▶ _Prompt_: Rewrite the records below, replacing "series names" with "series labels" and leaving everything else unchanged. Omit the pictures from your output.
= Beginning of Section =
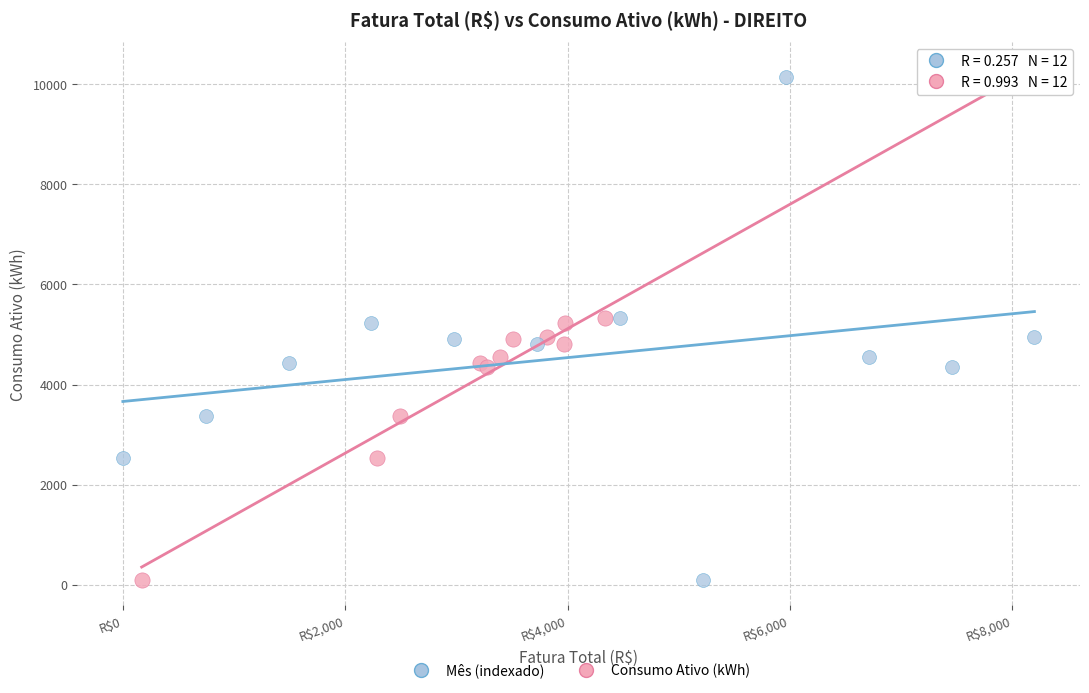

What are all the series names shown in the legend?

Mês (indexado), Consumo Ativo (kWh)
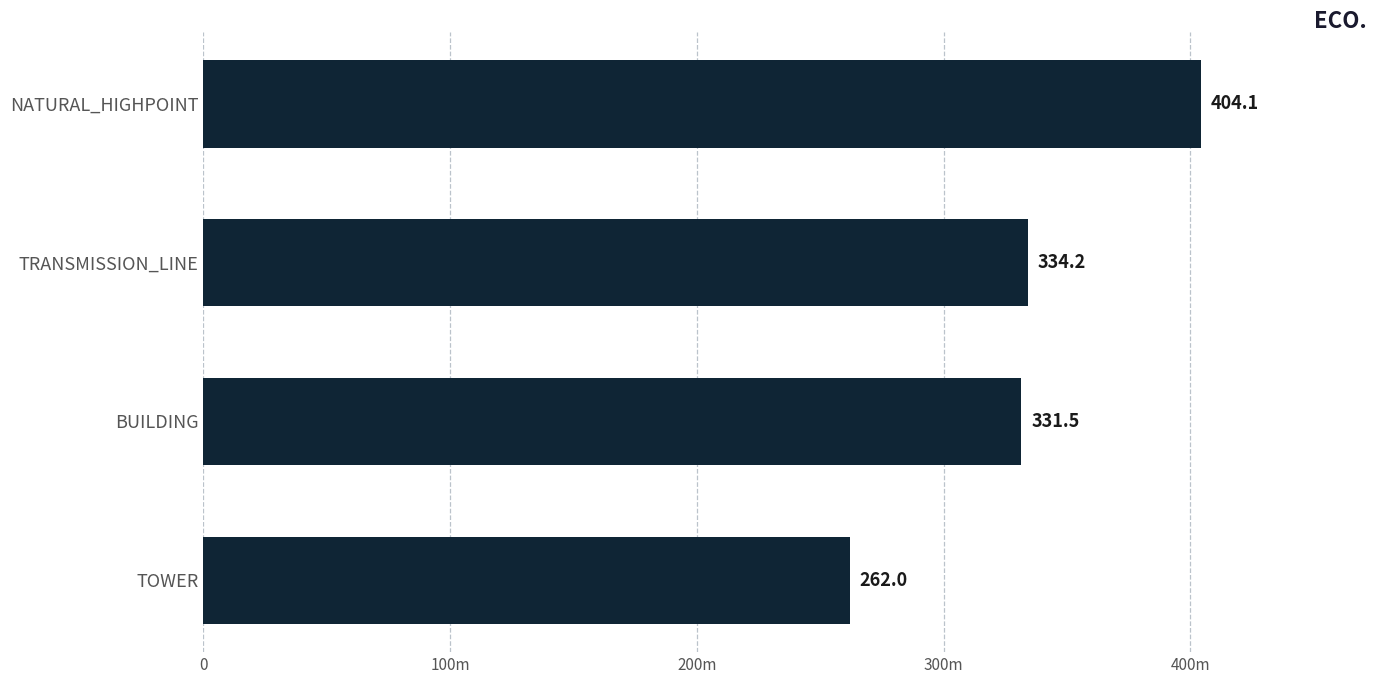

Are the bars horizontal?

Yes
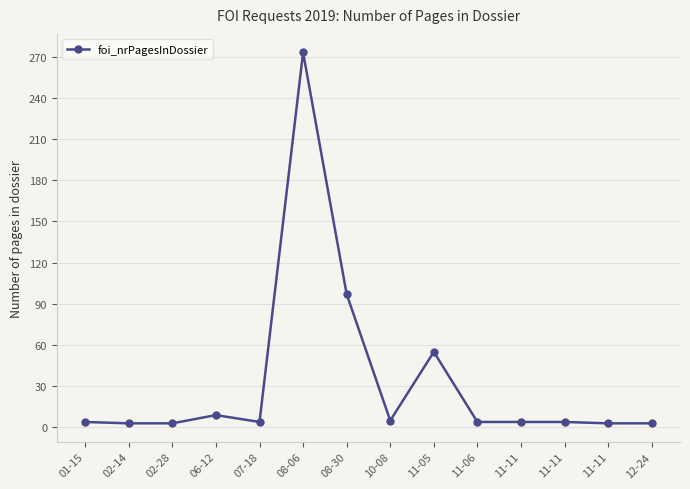

Reading left to right, what are all the values shown in this chart?

4	3	3	9	4	273	97	5	55	4	4	4	3	3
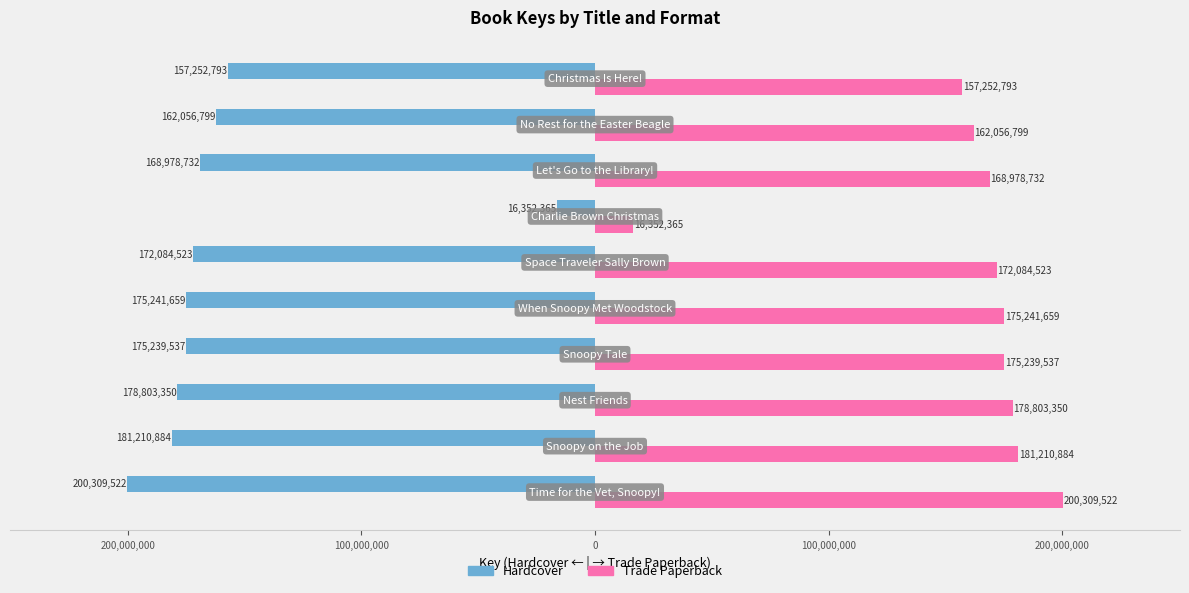

What is the sum of all Hardcover values?

-1587530164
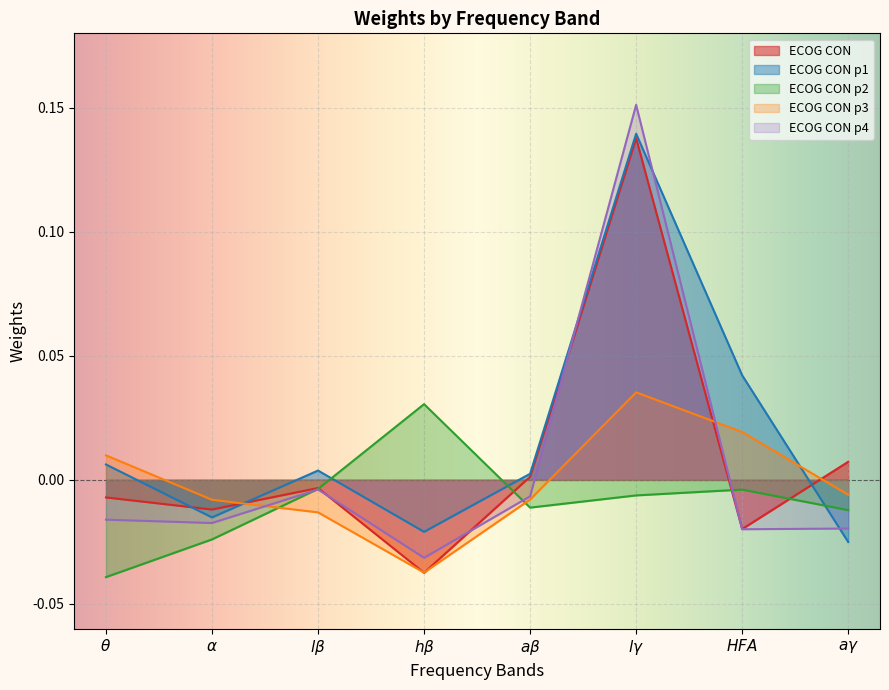

What are all the series names shown in the legend?

ECOG CON, ECOG CON p1, ECOG CON p2, ECOG CON p3, ECOG CON p4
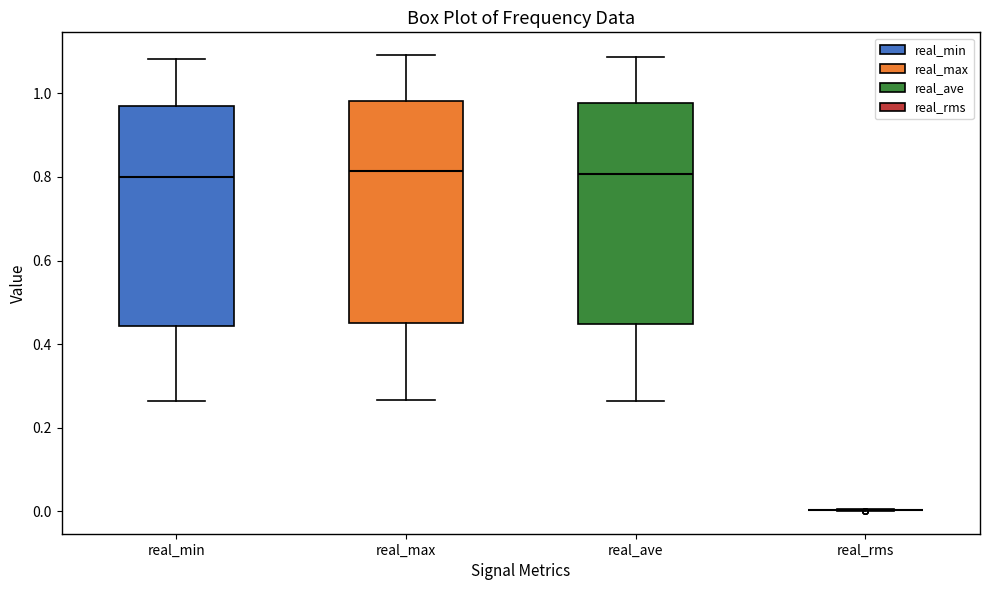

Reading left to right, transcribe this box plot: for each box, give where its median line is, the range the box spans, and where its two whiskers end, as read against the y-axis. The values are not printed on the chart, so give them approximately, as read against the axis.

real_min: median 0.80, box 0.44 to 0.98, whiskers 0.26 to 1.08
real_max: median 0.82, box 0.46 to 0.98, whiskers 0.26 to 1.10
real_ave: median 0.80, box 0.44 to 0.98, whiskers 0.26 to 1.08
real_rms: box collapsed to a line at 0.00, whiskers 0.00 to 0.00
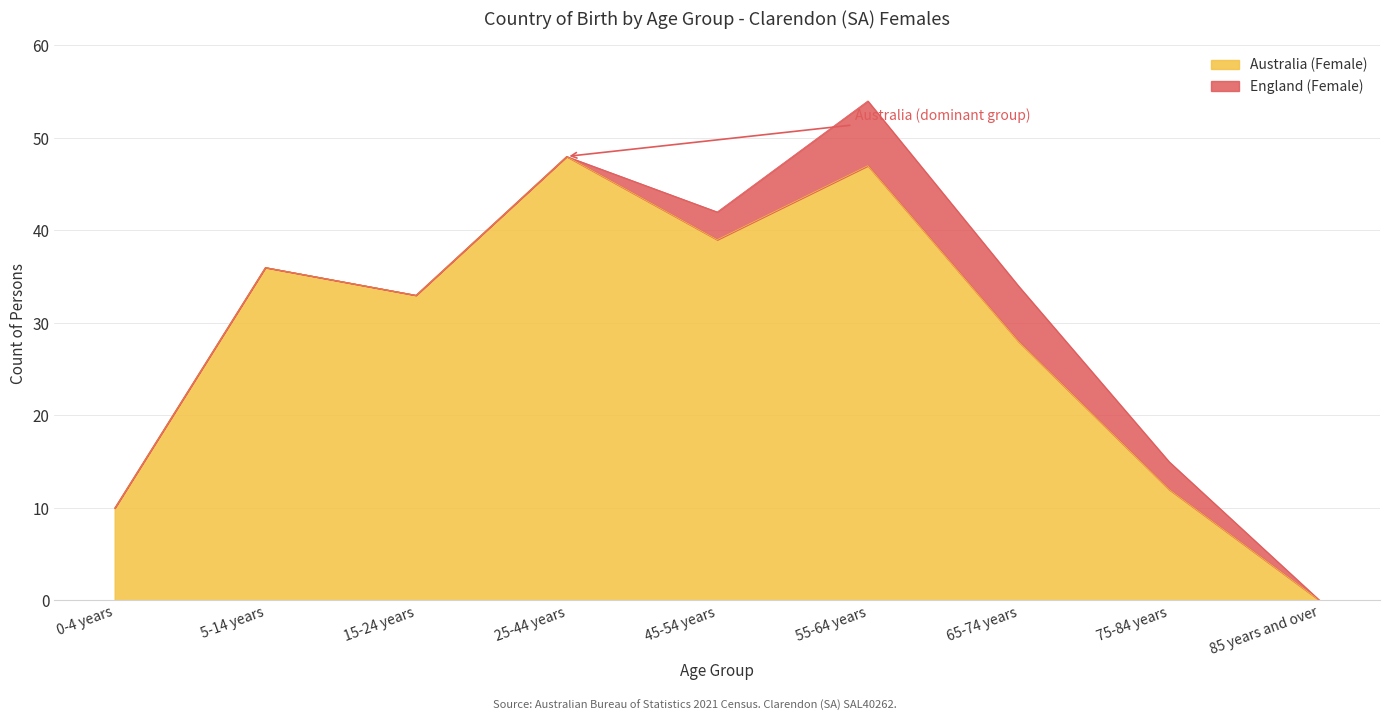

Where is the first local minimum?

15-24 years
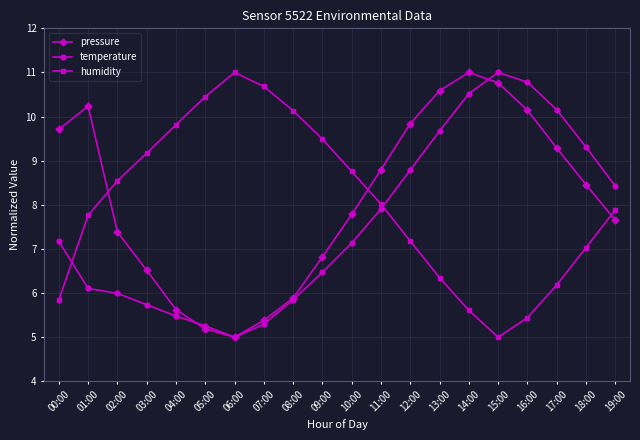

What is the difference between the pressure values at 14:00 and 01:00?

0.8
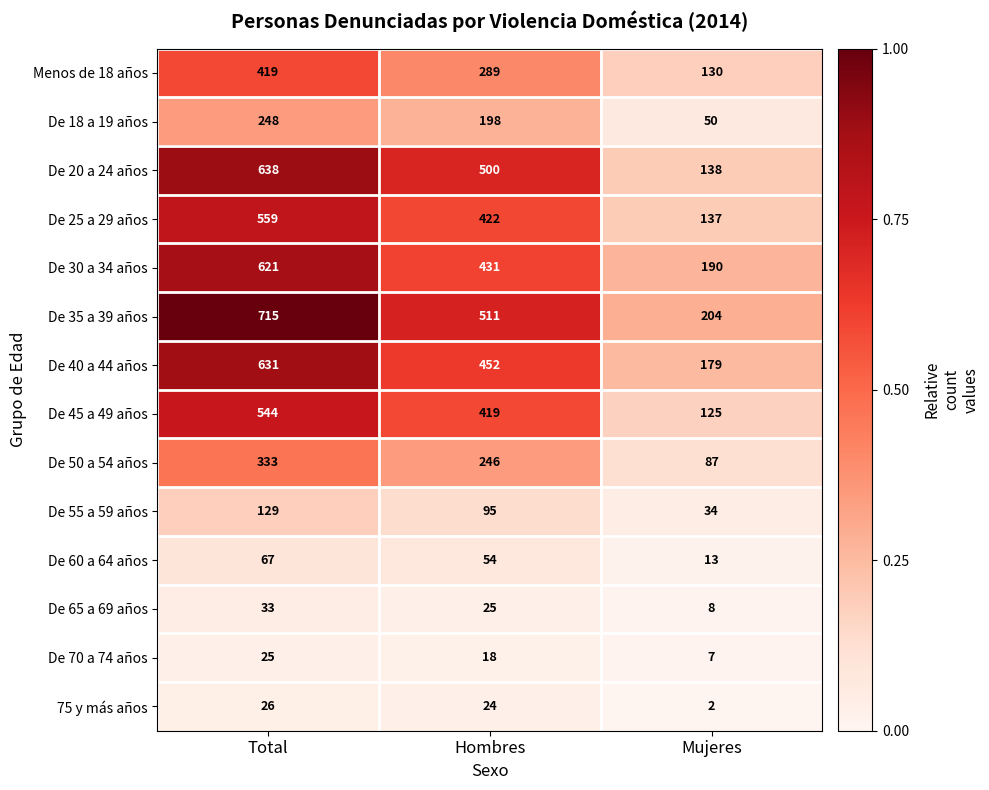

What is the total value across all series at Hombres?

3684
= End of Section =
▶ _Task answer_:
What are all the series labels shown in the legend?

Mês (indexado), Consumo Ativo (kWh)

Are the bars horizontal?

Yes

Reading left to right, what are all the values shown in this chart?

4	3	3	9	4	273	97	5	55	4	4	4	3	3

What is the sum of all Hardcover values?

-1587530164

What are all the series labels shown in the legend?

ECOG CON, ECOG CON p1, ECOG CON p2, ECOG CON p3, ECOG CON p4

Reading left to right, transcribe this box plot: for each box, give where its median line is, the range the box spans, and where its two whiskers end, as read against the y-axis. The values are not printed on the chart, so give them approximately, as read against the axis.

real_min: median 0.80, box 0.44 to 0.98, whiskers 0.26 to 1.08
real_max: median 0.82, box 0.46 to 0.98, whiskers 0.26 to 1.10
real_ave: median 0.80, box 0.44 to 0.98, whiskers 0.26 to 1.08
real_rms: box collapsed to a line at 0.00, whiskers 0.00 to 0.00

Where is the first local minimum?

15-24 years

What is the difference between the pressure values at 14:00 and 01:00?

0.8

What is the total value across all series at Hombres?

3684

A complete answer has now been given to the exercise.